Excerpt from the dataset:
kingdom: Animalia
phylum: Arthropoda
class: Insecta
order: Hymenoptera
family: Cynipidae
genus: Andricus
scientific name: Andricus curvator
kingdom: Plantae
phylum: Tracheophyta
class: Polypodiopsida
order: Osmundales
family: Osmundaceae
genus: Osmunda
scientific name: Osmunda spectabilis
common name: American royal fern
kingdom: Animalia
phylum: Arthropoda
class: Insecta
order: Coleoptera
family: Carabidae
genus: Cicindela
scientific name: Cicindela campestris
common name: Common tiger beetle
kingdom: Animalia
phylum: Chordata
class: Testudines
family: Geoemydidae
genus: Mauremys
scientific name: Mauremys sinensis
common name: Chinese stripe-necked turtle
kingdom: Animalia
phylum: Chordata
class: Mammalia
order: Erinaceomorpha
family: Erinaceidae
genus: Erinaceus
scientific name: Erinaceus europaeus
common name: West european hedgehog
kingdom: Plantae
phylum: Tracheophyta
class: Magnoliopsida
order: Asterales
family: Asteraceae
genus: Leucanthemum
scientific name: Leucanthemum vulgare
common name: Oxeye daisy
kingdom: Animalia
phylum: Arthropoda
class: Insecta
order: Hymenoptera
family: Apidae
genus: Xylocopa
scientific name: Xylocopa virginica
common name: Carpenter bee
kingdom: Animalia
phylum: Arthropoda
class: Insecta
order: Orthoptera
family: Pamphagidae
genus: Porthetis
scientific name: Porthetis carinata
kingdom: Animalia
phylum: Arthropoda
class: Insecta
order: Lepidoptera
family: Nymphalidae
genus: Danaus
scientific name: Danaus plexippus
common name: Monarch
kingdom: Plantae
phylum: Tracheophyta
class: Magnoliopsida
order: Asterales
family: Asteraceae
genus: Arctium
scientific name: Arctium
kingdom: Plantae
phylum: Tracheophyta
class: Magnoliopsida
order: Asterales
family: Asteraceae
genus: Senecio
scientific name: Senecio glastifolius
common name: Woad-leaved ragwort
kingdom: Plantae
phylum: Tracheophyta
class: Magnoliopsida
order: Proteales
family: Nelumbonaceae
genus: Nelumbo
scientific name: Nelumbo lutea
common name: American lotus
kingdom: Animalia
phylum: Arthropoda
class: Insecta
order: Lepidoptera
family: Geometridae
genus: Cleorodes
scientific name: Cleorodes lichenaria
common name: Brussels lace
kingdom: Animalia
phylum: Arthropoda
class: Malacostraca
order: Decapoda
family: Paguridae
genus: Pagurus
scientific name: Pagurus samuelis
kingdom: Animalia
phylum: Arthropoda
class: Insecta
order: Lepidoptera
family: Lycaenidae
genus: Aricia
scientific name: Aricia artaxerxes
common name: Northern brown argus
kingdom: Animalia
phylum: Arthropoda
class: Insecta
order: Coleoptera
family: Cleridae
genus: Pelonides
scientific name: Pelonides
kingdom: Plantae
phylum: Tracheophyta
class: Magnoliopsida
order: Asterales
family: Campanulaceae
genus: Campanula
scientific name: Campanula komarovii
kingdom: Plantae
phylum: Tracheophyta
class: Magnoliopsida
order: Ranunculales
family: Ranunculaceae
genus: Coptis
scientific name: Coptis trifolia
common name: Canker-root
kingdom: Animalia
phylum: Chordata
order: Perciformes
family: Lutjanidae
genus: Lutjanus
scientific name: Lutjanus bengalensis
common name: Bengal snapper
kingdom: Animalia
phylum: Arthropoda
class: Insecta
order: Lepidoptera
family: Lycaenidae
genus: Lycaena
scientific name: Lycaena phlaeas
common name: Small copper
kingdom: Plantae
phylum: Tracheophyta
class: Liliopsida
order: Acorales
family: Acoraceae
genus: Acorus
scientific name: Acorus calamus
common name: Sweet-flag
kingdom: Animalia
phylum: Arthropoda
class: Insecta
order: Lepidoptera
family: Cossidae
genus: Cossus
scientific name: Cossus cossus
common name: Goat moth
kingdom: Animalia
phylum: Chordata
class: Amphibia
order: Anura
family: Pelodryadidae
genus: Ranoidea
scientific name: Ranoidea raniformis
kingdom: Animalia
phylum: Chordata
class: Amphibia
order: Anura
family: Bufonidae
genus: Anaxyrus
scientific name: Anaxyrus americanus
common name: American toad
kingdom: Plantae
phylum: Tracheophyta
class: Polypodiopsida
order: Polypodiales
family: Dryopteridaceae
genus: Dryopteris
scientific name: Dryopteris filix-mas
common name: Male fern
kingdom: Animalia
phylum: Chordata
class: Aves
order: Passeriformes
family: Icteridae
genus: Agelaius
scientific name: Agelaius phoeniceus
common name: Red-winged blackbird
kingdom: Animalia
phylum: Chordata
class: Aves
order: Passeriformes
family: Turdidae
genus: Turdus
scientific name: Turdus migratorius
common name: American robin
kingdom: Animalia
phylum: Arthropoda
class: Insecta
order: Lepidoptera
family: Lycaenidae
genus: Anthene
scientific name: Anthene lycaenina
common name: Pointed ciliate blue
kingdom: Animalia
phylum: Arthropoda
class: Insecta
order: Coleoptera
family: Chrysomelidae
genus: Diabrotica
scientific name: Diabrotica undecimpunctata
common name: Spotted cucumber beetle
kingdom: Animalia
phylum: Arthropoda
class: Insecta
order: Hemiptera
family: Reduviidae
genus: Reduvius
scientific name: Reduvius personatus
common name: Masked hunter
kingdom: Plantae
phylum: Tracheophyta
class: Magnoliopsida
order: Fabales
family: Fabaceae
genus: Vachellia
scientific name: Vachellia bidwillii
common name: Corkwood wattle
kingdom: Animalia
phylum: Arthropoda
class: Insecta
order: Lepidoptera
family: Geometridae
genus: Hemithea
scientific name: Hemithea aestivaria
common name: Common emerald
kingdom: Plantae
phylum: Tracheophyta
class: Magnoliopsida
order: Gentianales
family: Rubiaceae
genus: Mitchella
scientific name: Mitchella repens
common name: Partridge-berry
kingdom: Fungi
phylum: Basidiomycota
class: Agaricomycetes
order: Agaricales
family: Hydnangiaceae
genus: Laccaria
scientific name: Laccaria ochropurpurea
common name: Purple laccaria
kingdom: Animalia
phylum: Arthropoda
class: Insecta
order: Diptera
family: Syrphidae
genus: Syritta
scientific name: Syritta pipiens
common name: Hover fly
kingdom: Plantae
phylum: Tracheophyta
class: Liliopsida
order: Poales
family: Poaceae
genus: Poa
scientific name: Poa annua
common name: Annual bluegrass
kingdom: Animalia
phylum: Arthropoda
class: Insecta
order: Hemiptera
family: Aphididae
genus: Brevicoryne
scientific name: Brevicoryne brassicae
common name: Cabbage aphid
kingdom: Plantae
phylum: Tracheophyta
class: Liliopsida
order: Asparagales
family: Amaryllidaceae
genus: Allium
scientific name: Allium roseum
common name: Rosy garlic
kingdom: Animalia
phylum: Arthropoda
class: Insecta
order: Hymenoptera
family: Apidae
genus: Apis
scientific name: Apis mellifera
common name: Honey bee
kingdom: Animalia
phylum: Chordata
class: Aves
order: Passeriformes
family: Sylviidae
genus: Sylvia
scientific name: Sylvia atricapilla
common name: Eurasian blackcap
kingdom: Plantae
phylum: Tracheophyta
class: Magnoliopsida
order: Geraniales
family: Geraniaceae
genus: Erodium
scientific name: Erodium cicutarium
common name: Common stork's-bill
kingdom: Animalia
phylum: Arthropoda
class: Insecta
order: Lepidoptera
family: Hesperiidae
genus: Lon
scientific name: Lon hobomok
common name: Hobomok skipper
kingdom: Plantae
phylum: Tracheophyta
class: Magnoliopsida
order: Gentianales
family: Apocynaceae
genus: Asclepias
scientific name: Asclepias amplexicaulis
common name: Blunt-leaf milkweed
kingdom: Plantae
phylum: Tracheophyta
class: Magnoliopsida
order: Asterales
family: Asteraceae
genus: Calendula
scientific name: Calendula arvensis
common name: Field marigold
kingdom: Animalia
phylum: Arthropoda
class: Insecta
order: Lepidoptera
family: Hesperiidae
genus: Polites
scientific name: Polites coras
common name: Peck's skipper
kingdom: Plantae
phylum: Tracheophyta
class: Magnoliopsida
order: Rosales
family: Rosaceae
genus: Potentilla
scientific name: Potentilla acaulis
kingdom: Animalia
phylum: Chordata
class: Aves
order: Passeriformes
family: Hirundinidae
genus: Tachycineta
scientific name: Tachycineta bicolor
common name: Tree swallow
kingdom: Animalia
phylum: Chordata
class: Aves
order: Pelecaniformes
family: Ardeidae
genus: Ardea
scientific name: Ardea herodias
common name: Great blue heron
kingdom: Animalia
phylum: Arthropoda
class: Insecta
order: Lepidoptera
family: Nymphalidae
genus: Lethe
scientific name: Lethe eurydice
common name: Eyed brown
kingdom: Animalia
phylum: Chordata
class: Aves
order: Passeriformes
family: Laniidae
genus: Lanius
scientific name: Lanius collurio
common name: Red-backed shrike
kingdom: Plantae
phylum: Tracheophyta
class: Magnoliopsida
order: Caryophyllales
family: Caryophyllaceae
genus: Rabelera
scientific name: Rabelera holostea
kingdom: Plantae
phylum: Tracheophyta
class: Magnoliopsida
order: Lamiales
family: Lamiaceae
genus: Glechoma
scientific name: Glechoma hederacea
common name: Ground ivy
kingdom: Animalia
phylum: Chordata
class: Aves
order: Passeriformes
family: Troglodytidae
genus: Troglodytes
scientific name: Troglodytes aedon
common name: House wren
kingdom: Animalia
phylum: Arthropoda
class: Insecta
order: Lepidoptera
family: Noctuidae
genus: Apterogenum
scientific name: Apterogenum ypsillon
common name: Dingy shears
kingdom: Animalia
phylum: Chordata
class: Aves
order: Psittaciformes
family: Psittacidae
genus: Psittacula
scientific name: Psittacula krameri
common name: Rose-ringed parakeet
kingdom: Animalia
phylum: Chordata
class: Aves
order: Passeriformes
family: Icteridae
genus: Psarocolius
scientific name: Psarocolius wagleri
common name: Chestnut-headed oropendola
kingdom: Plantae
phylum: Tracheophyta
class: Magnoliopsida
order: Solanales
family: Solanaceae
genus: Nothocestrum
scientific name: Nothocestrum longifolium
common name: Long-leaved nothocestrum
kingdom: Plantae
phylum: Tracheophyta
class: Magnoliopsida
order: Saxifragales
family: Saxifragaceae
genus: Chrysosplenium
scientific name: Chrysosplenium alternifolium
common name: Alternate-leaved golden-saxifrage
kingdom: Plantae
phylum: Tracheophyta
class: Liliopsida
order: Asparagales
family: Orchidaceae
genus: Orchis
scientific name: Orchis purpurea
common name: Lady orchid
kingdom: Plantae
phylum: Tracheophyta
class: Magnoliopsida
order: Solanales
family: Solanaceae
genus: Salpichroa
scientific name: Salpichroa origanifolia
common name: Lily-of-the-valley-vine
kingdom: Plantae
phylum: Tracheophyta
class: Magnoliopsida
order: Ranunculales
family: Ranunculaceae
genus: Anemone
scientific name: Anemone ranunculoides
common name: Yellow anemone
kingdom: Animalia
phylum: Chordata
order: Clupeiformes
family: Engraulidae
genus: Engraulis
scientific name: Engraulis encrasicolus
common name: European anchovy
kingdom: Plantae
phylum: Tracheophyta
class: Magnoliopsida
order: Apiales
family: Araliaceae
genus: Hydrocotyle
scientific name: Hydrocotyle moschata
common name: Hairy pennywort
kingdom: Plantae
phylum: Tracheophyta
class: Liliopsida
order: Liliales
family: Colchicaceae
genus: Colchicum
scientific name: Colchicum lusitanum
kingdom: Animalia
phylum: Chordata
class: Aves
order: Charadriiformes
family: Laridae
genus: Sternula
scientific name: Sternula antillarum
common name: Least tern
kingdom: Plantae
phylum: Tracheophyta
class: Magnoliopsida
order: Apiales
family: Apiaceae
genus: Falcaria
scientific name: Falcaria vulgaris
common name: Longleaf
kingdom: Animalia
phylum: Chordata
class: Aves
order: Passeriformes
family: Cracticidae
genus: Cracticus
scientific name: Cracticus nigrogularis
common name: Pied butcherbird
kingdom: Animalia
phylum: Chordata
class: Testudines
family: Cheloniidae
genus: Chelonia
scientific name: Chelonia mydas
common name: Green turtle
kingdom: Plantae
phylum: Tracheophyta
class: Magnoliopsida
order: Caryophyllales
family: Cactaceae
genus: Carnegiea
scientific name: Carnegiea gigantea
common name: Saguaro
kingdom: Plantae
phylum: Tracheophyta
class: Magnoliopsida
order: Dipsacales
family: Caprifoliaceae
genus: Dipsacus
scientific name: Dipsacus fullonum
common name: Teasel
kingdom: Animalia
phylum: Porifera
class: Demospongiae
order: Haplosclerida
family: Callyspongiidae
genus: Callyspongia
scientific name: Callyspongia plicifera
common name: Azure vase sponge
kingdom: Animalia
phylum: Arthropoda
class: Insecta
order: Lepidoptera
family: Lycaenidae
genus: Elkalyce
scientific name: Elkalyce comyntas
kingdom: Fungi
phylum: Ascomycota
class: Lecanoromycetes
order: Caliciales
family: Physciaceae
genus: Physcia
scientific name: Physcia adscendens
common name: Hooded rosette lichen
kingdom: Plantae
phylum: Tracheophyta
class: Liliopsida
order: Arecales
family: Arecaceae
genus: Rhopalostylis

_Goal_. Copy out, unchanged, every line of the entries from the one containing "common name: American lotus" down to the one containing "scientific name: Lutjanus bengalensis", including both of those lines.

_Written response_.
common name: American lotus
kingdom: Animalia
phylum: Arthropoda
class: Insecta
order: Lepidoptera
family: Geometridae
genus: Cleorodes
scientific name: Cleorodes lichenaria
common name: Brussels lace
kingdom: Animalia
phylum: Arthropoda
class: Malacostraca
order: Decapoda
family: Paguridae
genus: Pagurus
scientific name: Pagurus samuelis
kingdom: Animalia
phylum: Arthropoda
class: Insecta
order: Lepidoptera
family: Lycaenidae
genus: Aricia
scientific name: Aricia artaxerxes
common name: Northern brown argus
kingdom: Animalia
phylum: Arthropoda
class: Insecta
order: Coleoptera
family: Cleridae
genus: Pelonides
scientific name: Pelonides
kingdom: Plantae
phylum: Tracheophyta
class: Magnoliopsida
order: Asterales
family: Campanulaceae
genus: Campanula
scientific name: Campanula komarovii
kingdom: Plantae
phylum: Tracheophyta
class: Magnoliopsida
order: Ranunculales
family: Ranunculaceae
genus: Coptis
scientific name: Coptis trifolia
common name: Canker-root
kingdom: Animalia
phylum: Chordata
order: Perciformes
family: Lutjanidae
genus: Lutjanus
scientific name: Lutjanus bengalensis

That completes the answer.